--- GIVEN INFORMATION Enclosed Below ---
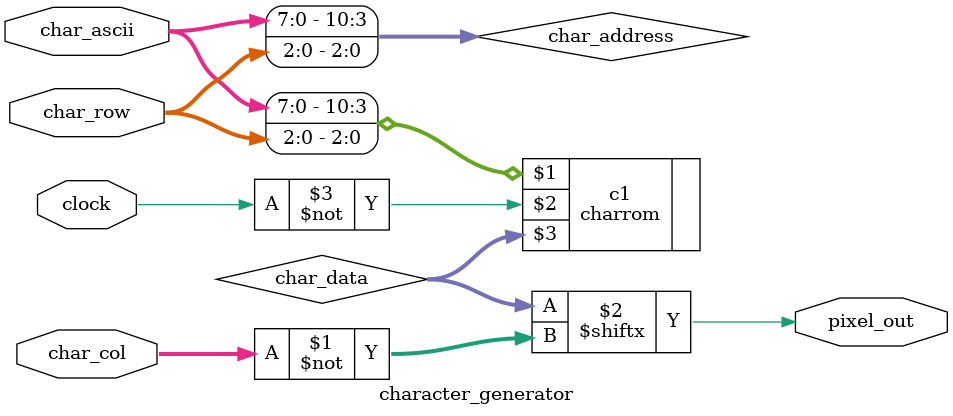
<source format=v>
module character_generator (clock,
							char_ascii, 
							char_col,
							char_row,
							pixel_out); 
 
input		clock;
input [7:0] char_ascii;
input [2:0] char_col;
input [2:0] char_row;
output 		pixel_out;

wire [10:0]	char_address;
wire [7:0]	char_data;


assign char_address = 	{char_ascii[7:0], char_row[2:0]};
assign pixel_out 	=	char_data[(~char_col[2:0])];	  	

charrom c1(
		char_address,
		~clock,
		char_data);



endmodule 

</source>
--- End of Enclosed GIVEN INFORMATION ---
* WHAT IS BEING ASKED: Produce an exact copy of each line from the one holding "pixel_out);" through the last line of the records, both included, and nothing more.

* ANSWER FOR THIS EXERCISE:
							pixel_out); 
 
input		clock;
input [7:0] char_ascii;
input [2:0] char_col;
input [2:0] char_row;
output 		pixel_out;

wire [10:0]	char_address;
wire [7:0]	char_data;


assign char_address = 	{char_ascii[7:0], char_row[2:0]};
assign pixel_out 	=	char_data[(~char_col[2:0])];	  	

charrom c1(
		char_address,
		~clock,
		char_data);



endmodule 

</source>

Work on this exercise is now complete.